Managing Pension Risk

How Plan Sponsors Are Using LDI and Alternatives

Drew Cronin, Vice President and Director of Strategy at FactSet

The continued advance of what has now become the longest bull market in U.S. stock market history has helped drive pension plan funded ratios higher. Even so, most plans remain significantly underfunded, leaving their sponsors grappling with two sometimes contradictory pressures: managing risk—especially with equity valuations high—while simultaneously seeking to grow assets.

To find out how plan sponsors are responding, CIO recently polled more than 100 institutional investors around the globe—85% of whom operate defined benefit pension plans—on their approach to two common strategies: liability-driven investing (LDI) and investing in alternative assets. To more fully understand what’s driving their thinking right now, our survey, commissioned by FactSet, also asked them which macroeconomic factors will have the biggest impact on institutional portfolios over the next 12 months. Finally, we asked how they’re approaching common risk management functions: in-house or using outside vendors or consultants.

LDI Strategies Are Popular, but Not Without Challenges

LDI strategies generally revolve, of course, around hedging a fund’s exposure to interest-rate risk and inflation risk using bonds, swaps, and other derivatives. By matching liabilities and assets, investors hope to stabilize, and over time shrink, their unfunded ratios. It’s the polar opposite of trying to grow your way to fully funded status by seeking to earn the highest possible returns on equities and other higher-risk assets.

Unfortunately, the low interest-rate environment that has prevailed since the 2008 financial crisis has made it difficult for some plan sponsors to embrace LDI investing—to reconcile themselves to the low returns available in the fixed-income markets, that is, while bypassing the bigger gains they have been seeing in the equity markets.

Still, a clear majority of the survey respondents—55%—say their institutions are employing LDI strategies today. Those doing so have allocated on average about 45% of their portfolios to those strategies.
Among the survey respondents who aren’t using LDI strategies, the most significant reason for not doing so—cited by 46% of respondents as “very important” and another 38% as “somewhat important”—is their plan’s funded status. The bigger the gap between a plan’s liabilities and its assets, the costlier it becomes, in terms of potentially lost return opportunities, for the plan to shift away from equities and into fixed-income.

Not surprisingly, the interest-rate environment is the second biggest inhibitor to embracing LDI strategies, cited as “very important” by 38% of survey respondents and “somewhat important” by 46%. The lower the general level of interest rates, the costlier it becomes, again, to match assets and liabilities.

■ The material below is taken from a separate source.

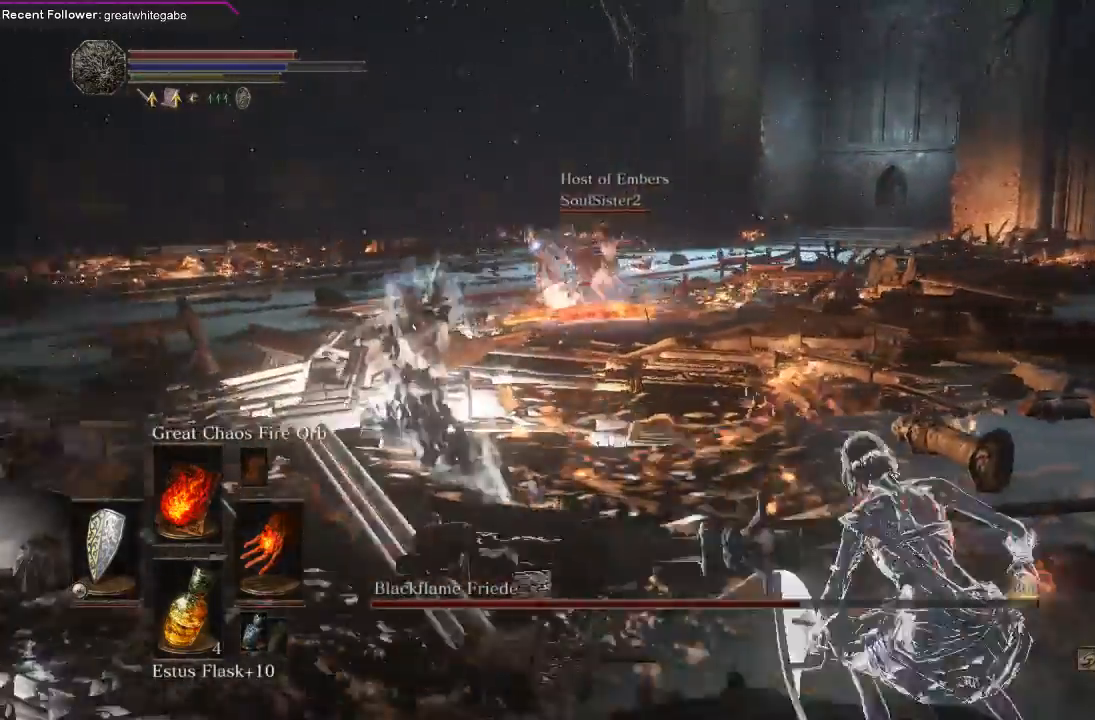
Gameplay with a controller (Xbox layout); each line is a JSON object with the inputs held at the frame after it. "events" lists button and stick changes between this image and that frame as [ms after this image, input, new state], when the widget could be followed in between. Not read: SHARE.
{"buttons": [], "left_stick": "up", "right_stick": "center", "events": [[167, "left_stick", "down-left"], [367, "left_stick", "up-left"], [500, "left_stick", "up"]]}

Alternative Investments Are Widely Embraced

While many plan sponsors find LDI an important risk-management tool, most also find they need to generate alpha somewhere in their portfolio—especially in a low-rate environment like the one that’s prevailed for the past decade. To that end, and to further diversify risk, many plan sponsors have allocated significant portions of their portfolios to alternative asset classes where returns typically do not correlate highly with equity returns and may sometimes outpace them. The most common of these alternatives is real estate, with 82% of survey respondents reporting some allocation to the asset class. Within that group, three in 10 plan sponsors have allocated 30% or more to the asset class.
Private equity is the second most popular alternative—held by 73% of survey respondents—followed by hedge funds, infrastructure, and, lastly, venture capital (held by only 33% of survey respondents).